Aku sendiri bersyukur karena pernah merasakan sensasi Bromo sebanyak dua kali. Yang pertama ketika masih duduk di bangku SMA. Kali itu, aku bersama teman-teman kelas ada program live in selama seminggu. Kita tinggal di rumah penduduk dengan harapan kita bisa mengamati dengan seksama segala macam kebiasaan, adat istiadat, dan berbagai keseharian suku Tengger. Kala itu kami berkesempatan juga mengikuti proses upacara Kasodo. Aku masih ingat, kita harus bersiap diri dari sore hari. Di sebuah balai desa sore hari setelah magrib sudah ramai sekali. Memang dari sinilah titik awal prosesi upacara Kasodo. Menginjak pk. 10 malam, arak-arakan pun di mulai. Arak-arakan ini menuju lembah padang pasir Bromo, tepatnya di sebuah Pura yang hanya satu-satunya ada disana. Di pura ini juga digelar lagi upacara.
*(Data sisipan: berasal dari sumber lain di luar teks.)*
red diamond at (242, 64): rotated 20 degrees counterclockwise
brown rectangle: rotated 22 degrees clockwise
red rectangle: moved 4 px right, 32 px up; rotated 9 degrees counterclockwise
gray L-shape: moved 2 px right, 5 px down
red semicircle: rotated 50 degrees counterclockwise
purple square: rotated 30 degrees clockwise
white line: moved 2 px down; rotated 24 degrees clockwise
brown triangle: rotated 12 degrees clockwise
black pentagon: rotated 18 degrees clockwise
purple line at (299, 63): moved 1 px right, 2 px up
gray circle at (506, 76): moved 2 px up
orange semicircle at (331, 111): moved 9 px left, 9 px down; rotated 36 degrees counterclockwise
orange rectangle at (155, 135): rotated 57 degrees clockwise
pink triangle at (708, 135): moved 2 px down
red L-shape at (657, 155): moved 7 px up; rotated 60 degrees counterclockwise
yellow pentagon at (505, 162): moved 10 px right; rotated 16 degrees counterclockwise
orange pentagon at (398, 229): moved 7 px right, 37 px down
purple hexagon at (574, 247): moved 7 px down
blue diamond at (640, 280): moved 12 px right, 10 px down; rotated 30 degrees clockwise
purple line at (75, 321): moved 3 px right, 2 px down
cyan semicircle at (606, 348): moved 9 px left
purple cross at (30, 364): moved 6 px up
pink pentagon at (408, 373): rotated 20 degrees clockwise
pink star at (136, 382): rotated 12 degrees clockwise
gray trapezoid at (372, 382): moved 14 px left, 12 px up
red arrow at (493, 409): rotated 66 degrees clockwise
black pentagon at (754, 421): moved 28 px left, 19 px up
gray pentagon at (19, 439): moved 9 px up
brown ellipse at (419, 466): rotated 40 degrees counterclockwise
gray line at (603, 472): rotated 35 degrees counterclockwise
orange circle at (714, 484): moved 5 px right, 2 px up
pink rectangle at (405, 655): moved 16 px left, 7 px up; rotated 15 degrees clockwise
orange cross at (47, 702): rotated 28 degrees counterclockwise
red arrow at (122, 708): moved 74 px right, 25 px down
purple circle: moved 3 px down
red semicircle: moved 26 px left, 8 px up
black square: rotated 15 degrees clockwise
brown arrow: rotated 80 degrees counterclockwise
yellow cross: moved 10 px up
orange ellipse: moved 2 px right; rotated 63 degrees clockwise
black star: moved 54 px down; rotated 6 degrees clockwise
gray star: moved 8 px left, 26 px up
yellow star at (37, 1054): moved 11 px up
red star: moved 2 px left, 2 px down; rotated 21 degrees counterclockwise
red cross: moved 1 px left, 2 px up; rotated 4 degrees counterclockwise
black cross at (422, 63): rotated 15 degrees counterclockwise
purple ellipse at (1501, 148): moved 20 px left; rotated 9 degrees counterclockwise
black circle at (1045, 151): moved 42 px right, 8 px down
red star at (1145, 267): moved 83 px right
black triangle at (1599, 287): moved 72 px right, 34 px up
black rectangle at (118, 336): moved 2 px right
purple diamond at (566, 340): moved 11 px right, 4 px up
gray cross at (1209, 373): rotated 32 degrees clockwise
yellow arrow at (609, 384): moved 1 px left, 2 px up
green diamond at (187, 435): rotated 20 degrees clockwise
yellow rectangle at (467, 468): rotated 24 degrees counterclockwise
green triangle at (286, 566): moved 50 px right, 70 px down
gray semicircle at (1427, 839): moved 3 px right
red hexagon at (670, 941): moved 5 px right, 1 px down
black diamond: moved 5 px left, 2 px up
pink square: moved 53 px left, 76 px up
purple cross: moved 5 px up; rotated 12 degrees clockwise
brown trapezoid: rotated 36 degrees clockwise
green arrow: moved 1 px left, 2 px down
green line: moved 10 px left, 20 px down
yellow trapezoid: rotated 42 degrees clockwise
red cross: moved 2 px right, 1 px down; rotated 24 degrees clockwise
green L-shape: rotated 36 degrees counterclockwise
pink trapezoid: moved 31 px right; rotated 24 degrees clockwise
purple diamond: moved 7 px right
Tak semua orang boleh memasuki area Pura. Hanya orang tertentu saja yang boleh masuk. Setelah upacara di Pura, segera semua hasil alam di arak dan kemudian di larung ke kawah Bromo. Masih ingat benar dalam ingatan, kala itu, padang pasir Bromo dipenuhi lautan manusia yang ingin menyaksikan upacara Kasodo. Ketika banyak orang seperti ini, kita harus ekstra hati-hati. Dan benar saja. Karena berdesakan dompet dan kamera poket teman saya berpindah tangan. Dari 25 orang rombongan kelas, hanya 3 orang saja, termasuk aku, yang mampu naik dan menyaksikan langsung proses pelarungan dan perebutan hasil bumi di kawah Bromo.
Kesempatan kedua datang ketika teman-teman seperjuangan mengajak "liburan". Gak jelas alasannya mengapa Bromo yang akhirnya kami pilih. Tapi setelah berembuk, memang Bromo akhirnya menjadi tujuan kami. Kali ini suasananya tak seramai kepergian pertama karena memang tidak ada upacara Kasodo. Namun tetap saja perjalanan kali ini menarik sebab kami lakukan di tengah malam. Setelah melapor di pos utama, kami memutuskan berjalan kaki di tengah kegelapan malam. Tawaran naik jeep kami tolak karena kami ingin benar-benar menikmati perjalananan kali ini. Karena kami tidak membawa penerangan yang cukup, perjalanan kali ini benar-benar menjadi sangat berat. Feeling dan insting menjadi pemandu kami. Setelah beberapa kali "tersesat", kami pun akhirnya sampai juga ditangga menuju puncak Bromo. Tarik ulur nafas kami lakukan untuk menghemat tenaga. Sambil bernyanyi kecil dan bercanda, kami ayunkan kaki selangkah demi selangkah. Menikmati setiap tapak itulah yang kami lakukan. Dan setelah berjuang hampir dua jam, akhirnya tapakan terakhir pun kami dapat. Dan bussssssssssssh, bau belerang segera menyeruak hidung kami.